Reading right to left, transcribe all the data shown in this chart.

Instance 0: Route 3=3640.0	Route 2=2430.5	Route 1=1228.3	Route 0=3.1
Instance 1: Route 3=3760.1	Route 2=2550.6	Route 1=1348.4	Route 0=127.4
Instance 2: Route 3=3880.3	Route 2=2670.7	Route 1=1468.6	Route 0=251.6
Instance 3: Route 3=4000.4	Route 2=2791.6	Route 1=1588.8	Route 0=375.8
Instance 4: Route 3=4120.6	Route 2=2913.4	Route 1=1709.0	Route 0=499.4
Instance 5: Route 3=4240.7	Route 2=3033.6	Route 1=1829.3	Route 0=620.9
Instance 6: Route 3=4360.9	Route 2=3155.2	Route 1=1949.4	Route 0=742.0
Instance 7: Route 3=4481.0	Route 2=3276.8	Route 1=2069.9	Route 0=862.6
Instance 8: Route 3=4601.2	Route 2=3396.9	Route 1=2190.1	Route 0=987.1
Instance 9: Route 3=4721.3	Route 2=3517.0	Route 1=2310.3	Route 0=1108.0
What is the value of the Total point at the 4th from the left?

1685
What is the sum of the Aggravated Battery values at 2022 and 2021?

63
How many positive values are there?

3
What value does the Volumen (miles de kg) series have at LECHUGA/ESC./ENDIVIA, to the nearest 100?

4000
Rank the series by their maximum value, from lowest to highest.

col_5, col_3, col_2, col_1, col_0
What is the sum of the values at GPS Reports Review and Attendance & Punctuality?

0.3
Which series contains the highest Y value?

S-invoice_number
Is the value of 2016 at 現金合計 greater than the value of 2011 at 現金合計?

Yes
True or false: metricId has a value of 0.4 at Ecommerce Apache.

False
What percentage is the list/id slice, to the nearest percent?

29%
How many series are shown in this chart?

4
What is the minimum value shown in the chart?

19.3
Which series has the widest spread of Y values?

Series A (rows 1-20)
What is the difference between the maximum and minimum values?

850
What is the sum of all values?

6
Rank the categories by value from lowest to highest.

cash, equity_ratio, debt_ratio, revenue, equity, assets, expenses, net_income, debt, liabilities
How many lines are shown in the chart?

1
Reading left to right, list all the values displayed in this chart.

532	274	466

########

= Problem to work on =
Show each line of the material above that contains the word "Rank", copying the lines in full.

= Solution to the problem =
Rank the series by their maximum value, from lowest to highest.
Rank the categories by value from lowest to highest.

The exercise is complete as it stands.